Widened Panama Canal likely to begin operation next year

Published March 25, 2015
This aerial view of a cargo ship sailing through the Panama Canal’s Culebra Cut on Monday. The Panama Canal is undergoing the biggest expansion since it opened in 1914. This will allow larger ships to cross the canal.—AP
This aerial view of a cargo ship sailing through the Panama Canal’s Culebra Cut on Monday. The Panama Canal is undergoing the biggest expansion since it opened in 1914. This will allow larger ships to cross the canal.—AP

PANAMA CITY: An expanded Panama Canal is expected to finally be up and running in April 2016, after months of delays and cost overruns, an official overseeing the project said.

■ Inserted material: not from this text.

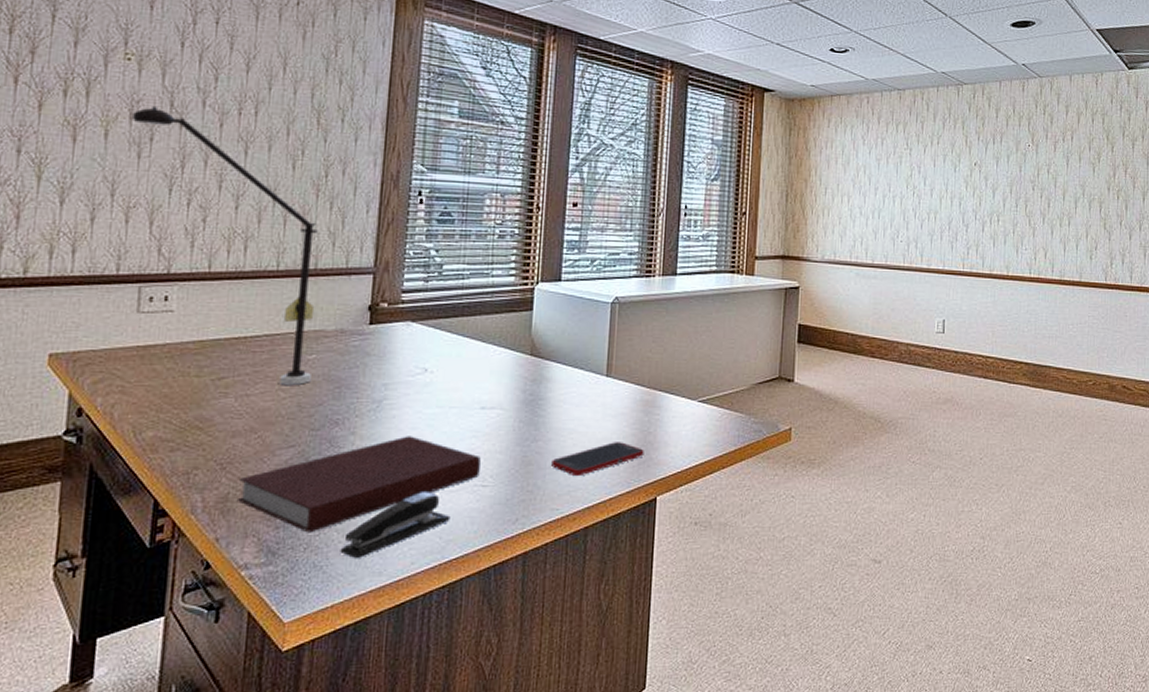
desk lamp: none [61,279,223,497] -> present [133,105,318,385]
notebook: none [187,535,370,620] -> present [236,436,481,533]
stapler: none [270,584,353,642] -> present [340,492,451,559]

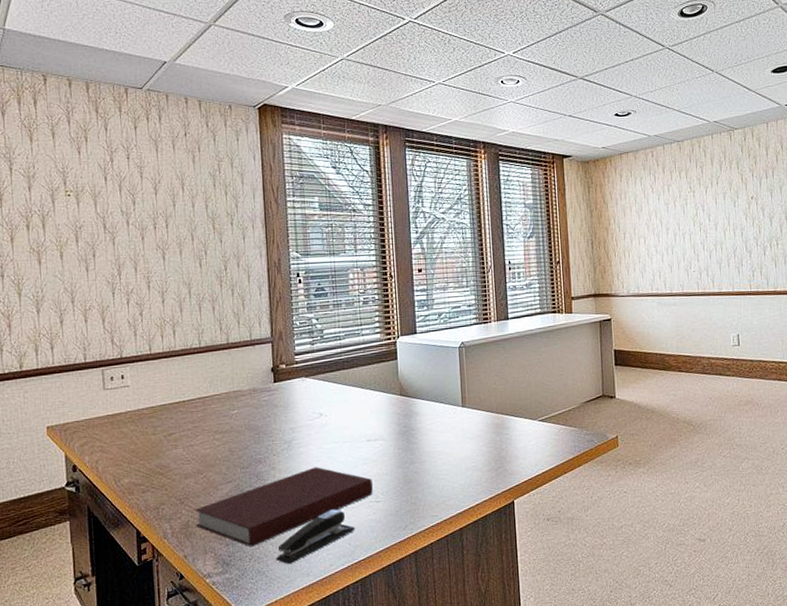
desk lamp: present [133,105,318,385] -> none [78,229,236,435]
cell phone: present [551,442,644,477] -> none [427,458,500,489]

Grupo Unidos Por el Canal (GUPC) is carrying out the extensive upgrade to the canal’s system of locks, to allow the waterway to accommodate ships carrying up to 14,000 containers of freight — triple the current size.

GUPC now says final testing on 16 new locks will begin in June, and that finishing touches on the construction work would be complete by January next year, Canal Administrator Jorge Quijano said. GUPC includes an Italian, Belgian, Spanish and Panamanian company.

Upgrades began in 2007 and were scheduled to be completed in 2014 for the 100th anniversary of the canal, but the work has seen repeated delays.

Initially projected to cost $5.25 billion, the project was reported in January to have incurred an extra $2.39 billion in overruns.

GUPC has begun arbitration to determine who will pay the extra costs.

About five percent of global maritime trade passes through the Panama Canal, whose main users are the United States and China.

Nicaragua last year launched construction of an ambitious $50 billion rival canal, which could handle even larger ships, that it hopes to complete within five years.